Net direct tax collection in the April-January period rose 12.5 percent from a year earlier to 3.9 trillion rupees, the finance ministry said in a statement on Feb. 6.
The auction cancellation will help ease a cash squeeze in the banking system caused by slower government spending, according to Nomura Holdings Inc. Lenders borrowed an average of 1.03 trillion rupees a day from the central bank via repurchase contracts this month to meet shortages, compared with 941 billion in January.
The Reserve Bank of India bought 1.3 trillion rupees of government securities this fiscal year via open-market auctions to boost cash at banks, up from 336 billion rupees a year earlier, according to data compiled by Bloomberg.

‘Positive Signal’

“This is a positive signal for the markets,” said Vivek Rajpal, a Mumbai-based strategist at Nomura. “Huge government balances were straining liquidity and policy makers had an option to either cancel the auction or prompt the central bank to purchase more debt.”

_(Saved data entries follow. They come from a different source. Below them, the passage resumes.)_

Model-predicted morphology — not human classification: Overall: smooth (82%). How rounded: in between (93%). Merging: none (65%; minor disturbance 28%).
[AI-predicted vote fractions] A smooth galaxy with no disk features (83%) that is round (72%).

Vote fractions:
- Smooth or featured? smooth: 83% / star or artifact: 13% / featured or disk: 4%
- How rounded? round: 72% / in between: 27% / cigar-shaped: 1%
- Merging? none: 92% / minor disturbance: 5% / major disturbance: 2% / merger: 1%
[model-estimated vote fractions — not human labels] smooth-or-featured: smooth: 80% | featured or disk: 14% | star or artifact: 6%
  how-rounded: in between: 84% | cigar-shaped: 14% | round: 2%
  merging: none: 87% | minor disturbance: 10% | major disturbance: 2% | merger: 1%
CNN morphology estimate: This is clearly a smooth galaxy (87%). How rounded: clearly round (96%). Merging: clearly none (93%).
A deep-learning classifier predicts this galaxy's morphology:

Benchmark 10-year bond yields dropped 22 basis points this year, and the 8.15 percent note due in June 2022 was at 7.83 percent yesterday in Mumbai, according to data compiled by Bloomberg. Indian government notes returned 2.4 percent in the past 12 months, the best performance in Asia, according to indexes compiled by HSBC Holdings Plc. Local fixed-income and foreign-exchange markets are closed for a public holiday today.

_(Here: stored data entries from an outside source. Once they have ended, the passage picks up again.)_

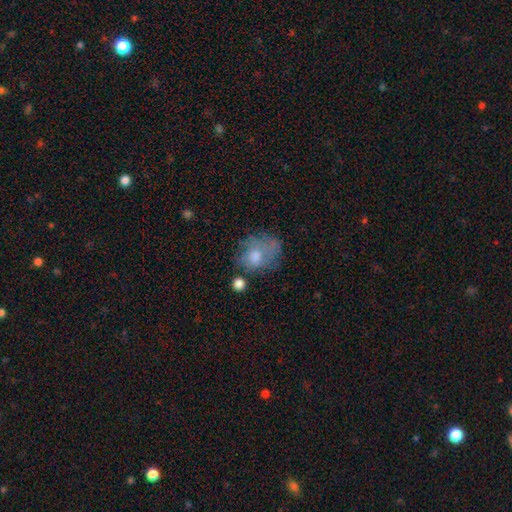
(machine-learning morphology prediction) Smooth or featured?
  - smooth: 57% *
  - featured or disk: 32%
  - star or artifact: 11%
How rounded?
  - in between: 52% *
  - round: 47%
  - cigar-shaped: 1%
Merging?
  - none: 46% *
  - minor disturbance: 27%
  - major disturbance: 21%
  - merger: 7%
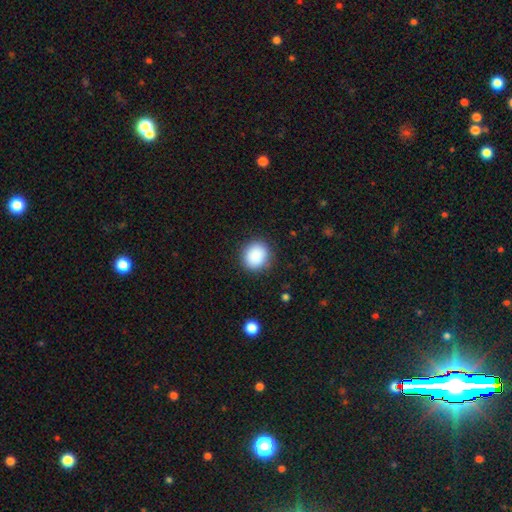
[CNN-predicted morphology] Smooth or featured? smooth (88%)
How rounded? round (80%)
Merging? none (88%)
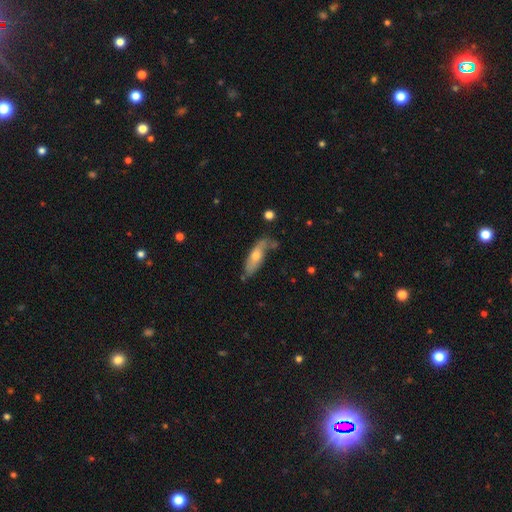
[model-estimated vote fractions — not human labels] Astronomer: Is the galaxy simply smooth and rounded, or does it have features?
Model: smooth — 52% (runner-up: featured or disk, 41%).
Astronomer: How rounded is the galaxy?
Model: cigar-shaped — 50% (runner-up: in between, 48%).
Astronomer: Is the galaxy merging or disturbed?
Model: none — 54%.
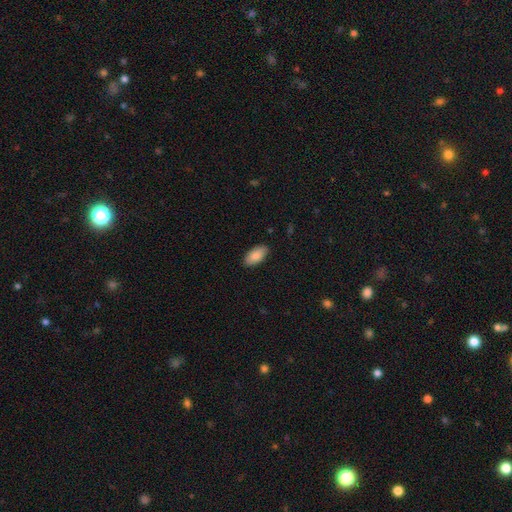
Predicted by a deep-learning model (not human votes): This is clearly a smooth galaxy (87%). How rounded: clearly in between (92%). Merging: clearly none (88%).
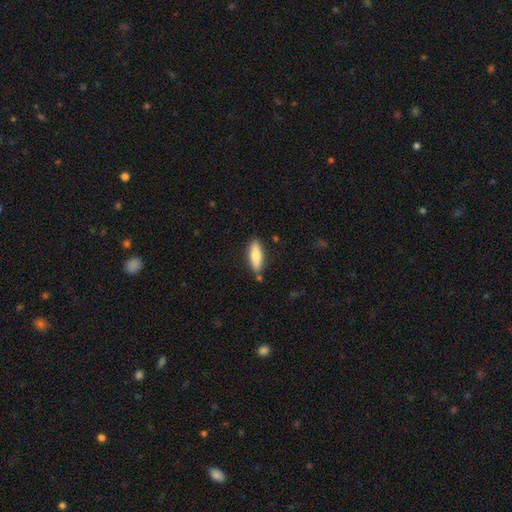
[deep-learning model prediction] This appears to be a smooth galaxy with no disk features (79%) that is in between round and cigar-shaped (53%). Merging: none (83%).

Rajpal predicted the 10-year yield will move in the coming days toward 7.75 percent, a level not seen since July 2010, and estimated the government’s surplus cash at 900 billion rupees.
The debt-sale cancellation is “slightly positive” for the bond market, said Rajeev Radhakrishnan, head of fixed income at SBI Funds Management Pvt. that manages the equivalent of $10 billion in Indian assets. The central bank may conduct at least two more open-market debt-purchase auctions in the coming month to improve funding availability, he said.

‘Fiscal Consolidation’

RBI Governor Duvvuri Subbarao, who cut the benchmark interest rate by 25 basis points last month to 7.75 percent in the first reduction since April, has cited budget and current- account deficits along with inflation among those constraining further cuts in borrowing costs.

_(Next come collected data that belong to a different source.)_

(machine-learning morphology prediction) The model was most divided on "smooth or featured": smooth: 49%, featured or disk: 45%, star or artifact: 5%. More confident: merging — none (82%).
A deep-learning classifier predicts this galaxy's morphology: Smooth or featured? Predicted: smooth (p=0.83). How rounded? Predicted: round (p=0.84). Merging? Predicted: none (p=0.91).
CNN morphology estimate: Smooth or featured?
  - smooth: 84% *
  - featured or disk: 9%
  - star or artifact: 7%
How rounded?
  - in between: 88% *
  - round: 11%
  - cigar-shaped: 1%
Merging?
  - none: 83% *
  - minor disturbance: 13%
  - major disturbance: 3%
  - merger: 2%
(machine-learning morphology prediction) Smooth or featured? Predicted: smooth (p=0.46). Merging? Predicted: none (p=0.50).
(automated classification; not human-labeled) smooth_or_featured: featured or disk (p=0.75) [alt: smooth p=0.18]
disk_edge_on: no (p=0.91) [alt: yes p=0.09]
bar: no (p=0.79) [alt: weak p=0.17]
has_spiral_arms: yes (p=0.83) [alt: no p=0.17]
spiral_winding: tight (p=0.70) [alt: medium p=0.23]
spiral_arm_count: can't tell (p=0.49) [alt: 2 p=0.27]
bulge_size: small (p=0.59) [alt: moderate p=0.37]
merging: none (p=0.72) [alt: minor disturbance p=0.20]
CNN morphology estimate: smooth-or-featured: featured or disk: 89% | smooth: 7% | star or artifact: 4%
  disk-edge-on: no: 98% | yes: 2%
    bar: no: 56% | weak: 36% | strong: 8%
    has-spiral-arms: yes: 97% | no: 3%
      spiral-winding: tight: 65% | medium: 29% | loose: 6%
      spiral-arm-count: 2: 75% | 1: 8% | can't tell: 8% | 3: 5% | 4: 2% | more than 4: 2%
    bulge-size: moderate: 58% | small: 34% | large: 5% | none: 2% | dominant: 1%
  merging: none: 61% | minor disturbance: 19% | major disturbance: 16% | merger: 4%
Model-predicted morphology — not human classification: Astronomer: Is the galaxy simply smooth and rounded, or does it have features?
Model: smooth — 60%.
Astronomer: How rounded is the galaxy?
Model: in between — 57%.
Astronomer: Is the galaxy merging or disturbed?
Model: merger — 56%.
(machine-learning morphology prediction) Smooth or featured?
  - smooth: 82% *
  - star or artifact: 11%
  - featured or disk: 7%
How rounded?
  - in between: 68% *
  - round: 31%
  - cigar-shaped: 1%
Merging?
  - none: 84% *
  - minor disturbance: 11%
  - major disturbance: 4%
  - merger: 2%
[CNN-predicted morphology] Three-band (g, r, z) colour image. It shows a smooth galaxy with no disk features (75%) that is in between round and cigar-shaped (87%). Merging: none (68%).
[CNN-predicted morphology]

“We have taken note of the road map for fiscal consolidation put out by the finance minister,” Subbarao said on Feb. 7 in Guwahati in the eastern state of Assam. “We are also looking forward to the budget to get a better understanding of how fiscal consolidation will be done.”
Inflation, based on wholesale prices, declined to a 38- month low of 6.62 percent in January while the government predicts the $1.8 trillion economy will expand 5 percent in the year to March 31, the least in a decade.